**Arbeitsaufträge:**
(a) Übertragen Sie aus dem Text über Tomasello wortgetreu die Passage, die mit "Michael Tomasello, Psychologe, Primatenforscher" beginnt und mit "Absichten zu verstehen." endet.
(b) Beantworten Sie anhand des Textes über Tomasello die folgenden Fragen:
(i) An welchem Institut ist Michael Tomasello Kodirektor?
(ii) Welche zwei Dinge tun Affen nicht mit interessanten Gegenständen?
(iii) Was erfassen Makakenkinder nicht, wenn sie ihren Müttern beim Kartoffelwaschen zusehen?

**Ausgangstext:**
- - - - - - -

Michael Tomasello, Psychologe, Primatenforscher und Kodirektor am Max-Planck-Institut für Evolutionäre Anthropologie in Leipzig, macht dafür eine kleine, aber besonders wirksame artspezifische Anpassung des Menschen dafür verantwortlich: die Fähigkeit, sich mit Artgenossen zu identifizieren und sie als Akteure mit eigenen Wünschen und Überzeugungen, Ängsten und Absichten zu verstehen.

Nichtmenschliche Primaten, so Tomasello, leben in einer Welt von Folgebeziehungen: Passiert das eine, geschieht auch bald das andere. Doch sie sehen dahinter keine verborgenen Kräfte am Werk: keine Kausalität bei Gegenständen, keinen Geist bei ihren Artgenossen. Und weil sie diese Kräfte nicht kennen, können sie auch nichts unternehmen, um sie zu beeinflussen. So versuchen Affen nicht – wie es schon menschliche Säuglinge fertig bringen –, die Aufmerksamkeit von Artgenossen auf etwas zu lenken. Sie zeigen nicht auf interessante Gegenstände, führen ihresgleichen nicht an diese heran. Und entgegen einer weit verbreiteten Meinung unterrichten sie auch ihren Nachwuchs nicht. Wenn Makakenkinder dabei sitzen, wenn ihre Mütter Kartoffeln waschen, lernen sie etwas darüber, wie man mit diesem speziellen Gemüse umgehen kann. Die Beweggründe der Mutter erfassen sie dabei aber keineswegs.

- - - - - - -

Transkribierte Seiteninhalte
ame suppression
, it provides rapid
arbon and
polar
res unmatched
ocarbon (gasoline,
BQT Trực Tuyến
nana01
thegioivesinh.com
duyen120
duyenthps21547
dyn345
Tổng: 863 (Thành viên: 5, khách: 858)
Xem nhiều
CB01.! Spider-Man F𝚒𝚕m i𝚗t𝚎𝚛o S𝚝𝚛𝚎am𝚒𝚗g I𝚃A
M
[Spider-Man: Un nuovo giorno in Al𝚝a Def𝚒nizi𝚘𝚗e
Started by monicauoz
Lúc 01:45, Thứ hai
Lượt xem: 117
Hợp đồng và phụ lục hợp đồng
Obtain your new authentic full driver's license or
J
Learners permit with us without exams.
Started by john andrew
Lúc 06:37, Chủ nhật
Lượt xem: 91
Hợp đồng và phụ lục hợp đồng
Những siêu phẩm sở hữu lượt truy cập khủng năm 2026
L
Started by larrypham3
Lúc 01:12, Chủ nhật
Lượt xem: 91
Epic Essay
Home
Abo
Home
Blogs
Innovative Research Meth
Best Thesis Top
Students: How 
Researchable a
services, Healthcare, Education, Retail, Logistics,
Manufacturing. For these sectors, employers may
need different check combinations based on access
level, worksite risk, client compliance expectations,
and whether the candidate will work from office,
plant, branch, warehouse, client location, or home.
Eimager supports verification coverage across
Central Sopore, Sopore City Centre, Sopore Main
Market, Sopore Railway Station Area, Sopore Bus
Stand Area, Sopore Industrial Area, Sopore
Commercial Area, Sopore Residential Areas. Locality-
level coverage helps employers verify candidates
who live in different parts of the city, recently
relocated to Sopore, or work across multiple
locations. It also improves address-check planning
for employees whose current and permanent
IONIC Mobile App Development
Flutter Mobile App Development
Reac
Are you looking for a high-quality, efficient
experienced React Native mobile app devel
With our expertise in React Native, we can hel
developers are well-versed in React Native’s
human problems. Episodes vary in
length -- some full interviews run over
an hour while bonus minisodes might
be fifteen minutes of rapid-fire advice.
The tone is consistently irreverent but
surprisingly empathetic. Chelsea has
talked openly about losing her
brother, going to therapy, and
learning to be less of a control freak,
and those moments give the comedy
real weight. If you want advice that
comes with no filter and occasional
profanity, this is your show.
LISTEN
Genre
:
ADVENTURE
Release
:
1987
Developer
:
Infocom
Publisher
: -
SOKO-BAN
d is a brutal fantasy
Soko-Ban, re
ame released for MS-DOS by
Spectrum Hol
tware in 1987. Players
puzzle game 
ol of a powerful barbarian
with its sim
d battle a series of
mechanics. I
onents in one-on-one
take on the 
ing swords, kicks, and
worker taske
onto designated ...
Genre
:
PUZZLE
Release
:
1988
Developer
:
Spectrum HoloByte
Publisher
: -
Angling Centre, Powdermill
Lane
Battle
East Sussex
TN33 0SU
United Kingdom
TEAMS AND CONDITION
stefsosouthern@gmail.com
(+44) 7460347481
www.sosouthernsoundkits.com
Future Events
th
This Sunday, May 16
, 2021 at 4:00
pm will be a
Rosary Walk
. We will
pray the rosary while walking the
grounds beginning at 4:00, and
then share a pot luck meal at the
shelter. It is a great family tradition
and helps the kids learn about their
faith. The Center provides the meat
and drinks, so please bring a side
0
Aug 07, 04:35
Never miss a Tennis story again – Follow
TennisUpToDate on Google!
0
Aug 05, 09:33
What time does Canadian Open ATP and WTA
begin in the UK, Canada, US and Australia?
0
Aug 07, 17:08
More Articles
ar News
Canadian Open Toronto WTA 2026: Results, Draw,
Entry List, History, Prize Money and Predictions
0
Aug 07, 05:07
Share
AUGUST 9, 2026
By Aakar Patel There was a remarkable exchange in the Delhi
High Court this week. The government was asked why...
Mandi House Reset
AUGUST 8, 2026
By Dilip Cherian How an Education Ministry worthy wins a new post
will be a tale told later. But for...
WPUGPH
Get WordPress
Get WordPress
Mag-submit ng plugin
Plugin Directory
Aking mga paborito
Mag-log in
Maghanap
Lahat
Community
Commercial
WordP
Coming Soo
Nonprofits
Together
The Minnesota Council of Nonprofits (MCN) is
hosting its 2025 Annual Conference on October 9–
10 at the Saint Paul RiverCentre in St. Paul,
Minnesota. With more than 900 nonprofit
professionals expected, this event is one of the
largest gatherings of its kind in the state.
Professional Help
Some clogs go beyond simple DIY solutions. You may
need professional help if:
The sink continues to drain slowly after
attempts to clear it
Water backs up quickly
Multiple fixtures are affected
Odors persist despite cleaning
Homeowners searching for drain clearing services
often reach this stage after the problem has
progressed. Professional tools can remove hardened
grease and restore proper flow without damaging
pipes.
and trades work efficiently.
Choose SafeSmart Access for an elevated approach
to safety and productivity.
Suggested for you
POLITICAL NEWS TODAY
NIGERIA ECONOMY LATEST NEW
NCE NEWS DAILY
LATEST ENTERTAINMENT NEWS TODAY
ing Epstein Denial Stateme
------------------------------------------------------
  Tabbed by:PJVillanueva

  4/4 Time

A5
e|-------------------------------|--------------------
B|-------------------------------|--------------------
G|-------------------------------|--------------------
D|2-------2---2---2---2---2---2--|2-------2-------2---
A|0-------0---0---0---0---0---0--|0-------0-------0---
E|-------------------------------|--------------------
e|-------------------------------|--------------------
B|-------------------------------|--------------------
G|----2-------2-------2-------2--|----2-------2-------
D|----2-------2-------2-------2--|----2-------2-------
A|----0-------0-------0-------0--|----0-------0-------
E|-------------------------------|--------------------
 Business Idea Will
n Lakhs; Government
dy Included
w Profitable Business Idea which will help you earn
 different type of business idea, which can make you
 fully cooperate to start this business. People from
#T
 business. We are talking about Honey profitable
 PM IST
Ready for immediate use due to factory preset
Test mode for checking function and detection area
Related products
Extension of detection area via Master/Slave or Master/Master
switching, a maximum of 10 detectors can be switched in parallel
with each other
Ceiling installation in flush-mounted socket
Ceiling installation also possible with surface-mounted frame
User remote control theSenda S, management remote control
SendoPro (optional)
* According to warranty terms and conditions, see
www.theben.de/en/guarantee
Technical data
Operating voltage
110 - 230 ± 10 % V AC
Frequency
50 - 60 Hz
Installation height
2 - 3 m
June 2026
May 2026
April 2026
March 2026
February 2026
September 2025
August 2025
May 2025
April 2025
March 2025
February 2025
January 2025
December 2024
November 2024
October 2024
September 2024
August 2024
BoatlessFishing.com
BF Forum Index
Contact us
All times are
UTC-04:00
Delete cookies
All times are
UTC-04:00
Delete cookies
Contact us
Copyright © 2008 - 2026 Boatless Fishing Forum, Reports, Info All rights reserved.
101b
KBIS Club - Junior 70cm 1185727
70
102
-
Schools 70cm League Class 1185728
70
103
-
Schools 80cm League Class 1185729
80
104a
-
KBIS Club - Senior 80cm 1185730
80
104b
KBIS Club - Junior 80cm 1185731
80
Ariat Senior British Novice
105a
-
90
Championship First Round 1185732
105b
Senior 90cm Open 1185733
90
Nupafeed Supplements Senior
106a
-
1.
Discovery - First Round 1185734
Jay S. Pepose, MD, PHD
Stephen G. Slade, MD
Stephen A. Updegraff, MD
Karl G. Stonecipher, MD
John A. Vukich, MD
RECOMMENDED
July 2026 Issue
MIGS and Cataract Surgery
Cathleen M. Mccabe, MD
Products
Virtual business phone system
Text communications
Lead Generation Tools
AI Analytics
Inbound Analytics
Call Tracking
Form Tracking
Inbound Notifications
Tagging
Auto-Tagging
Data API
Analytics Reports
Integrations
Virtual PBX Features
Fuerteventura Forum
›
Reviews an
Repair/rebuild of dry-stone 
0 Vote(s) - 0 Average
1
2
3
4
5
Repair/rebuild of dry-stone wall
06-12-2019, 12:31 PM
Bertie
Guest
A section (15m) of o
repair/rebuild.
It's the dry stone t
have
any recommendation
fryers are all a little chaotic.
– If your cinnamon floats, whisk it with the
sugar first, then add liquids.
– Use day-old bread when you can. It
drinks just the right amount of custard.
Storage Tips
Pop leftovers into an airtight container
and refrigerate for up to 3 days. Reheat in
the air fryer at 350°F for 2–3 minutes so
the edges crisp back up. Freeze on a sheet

- - - - - - -

**Lösungen:**
(a)
Michael Tomasello, Psychologe, Primatenforscher und Kodirektor am Max-Planck-Institut für Evolutionäre Anthropologie in Leipzig, macht dafür eine kleine, aber besonders wirksame artspezifische Anpassung des Menschen dafür verantwortlich: die Fähigkeit, sich mit Artgenossen zu identifizieren und sie als Akteure mit eigenen Wünschen und Überzeugungen, Ängsten und Absichten zu verstehen.

(b)
(i) Am Max-Planck-Institut für Evolutionäre Anthropologie in Leipzig.
(ii) Sie zeigen nicht auf solche Gegenstände und führen ihresgleichen nicht an sie heran.
(iii) Die Beweggründe der Mutter.